(Stored entries)
>>>>>

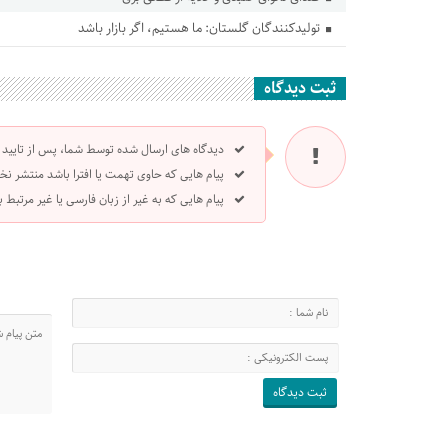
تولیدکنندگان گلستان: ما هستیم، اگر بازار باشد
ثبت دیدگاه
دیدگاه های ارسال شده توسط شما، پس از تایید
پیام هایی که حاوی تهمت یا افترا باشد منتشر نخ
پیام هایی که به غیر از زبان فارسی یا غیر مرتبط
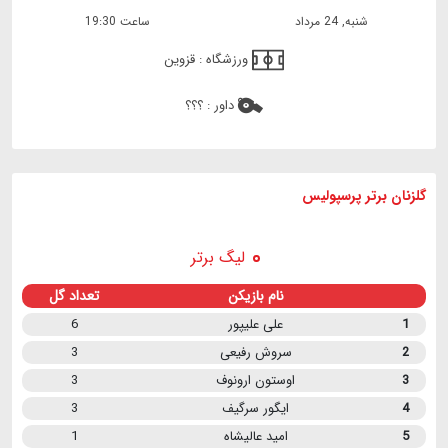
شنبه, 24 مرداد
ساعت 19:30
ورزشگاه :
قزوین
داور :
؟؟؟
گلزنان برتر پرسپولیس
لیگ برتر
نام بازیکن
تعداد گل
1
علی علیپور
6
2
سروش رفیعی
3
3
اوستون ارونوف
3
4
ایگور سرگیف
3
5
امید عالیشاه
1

<<<<<

* Task item
Edit everything from the line containing "شنبه, 24 مرداد" down to the end of the data, changing "ورزشگاه" to "استادیوم" and keeping all else the same.

* Finished task
شنبه, 24 مرداد
ساعت 19:30
استادیوم :
قزوین
داور :
؟؟؟
گلزنان برتر پرسپولیس
لیگ برتر
نام بازیکن
تعداد گل
1
علی علیپور
6
2
سروش رفیعی
3
3
اوستون ارونوف
3
4
ایگور سرگیف
3
5
امید عالیشاه
1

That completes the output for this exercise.